Nitrous oxide emissions from grazed grasslands: interactions between the N cycle and climate change - a New Zealand case study

Nitrous oxide (N2O) is the third most important greenhouse gas globally. In grazed livestock systems, excreta deposited by grazing animals are the largest source of N2O. Understanding the effect of climate change on N cycling within the plant-soil-animal continuum is critical for future-proofing N2O mitigation strategies for these systems. We describe the impacts of elevated CO2 (eCO(2)), elevated temperatures (eTemp) and elevated or reduced rainfall (eRain or rRain, respectively) on: first, the rates of N cycling processes that produce N2O and second, the amount of urinary N supply as affected by pasture growth and composition, and the N content of the pasture. We use climate change predictions for New Zealand as a case-study example to assess climate change implications for mitigating N2O emissions from grazed grasslands. Climate change effects on soil N processes will most likely result in an increase in nitrification, NH3 volatilisation and denitrification. The effects on mineralisation and N leaching are relatively uncertain.
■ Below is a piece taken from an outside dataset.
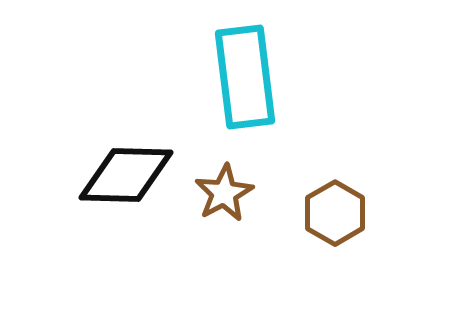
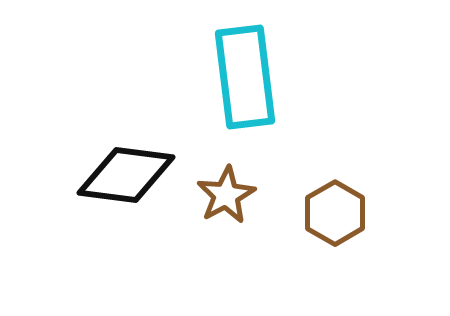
black diamond: rotated 6 degrees clockwise
brown star: moved 2 px right, 2 px down
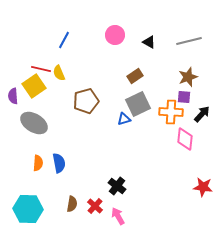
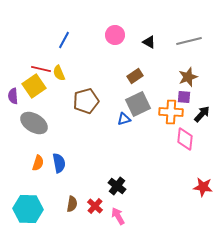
orange semicircle: rotated 14 degrees clockwise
However, overall N2O emissions are likely to increase in grazed grasslands in New Zealand as a result of primarily eTemp and eRain effects on N cycling process rates. The effects of eCO(2) on net primary production, legume growth and biological N fixation are likely to increase the amount of urine N deposited to pastures in the short term, thus also increasing N2O emissions. Although we are more certain about increased N2O emissions due to the effects on N cycling processes, we are less certain about climate change effects on the size of the urinary N source. Development of future-proof N2O mitigation options will require a detailed understanding of the interactions between CO2 and N fertilisation, C/N ratios and microbial activity and integration of component studies at a field scale to fully understand farm systems' responses to climate change.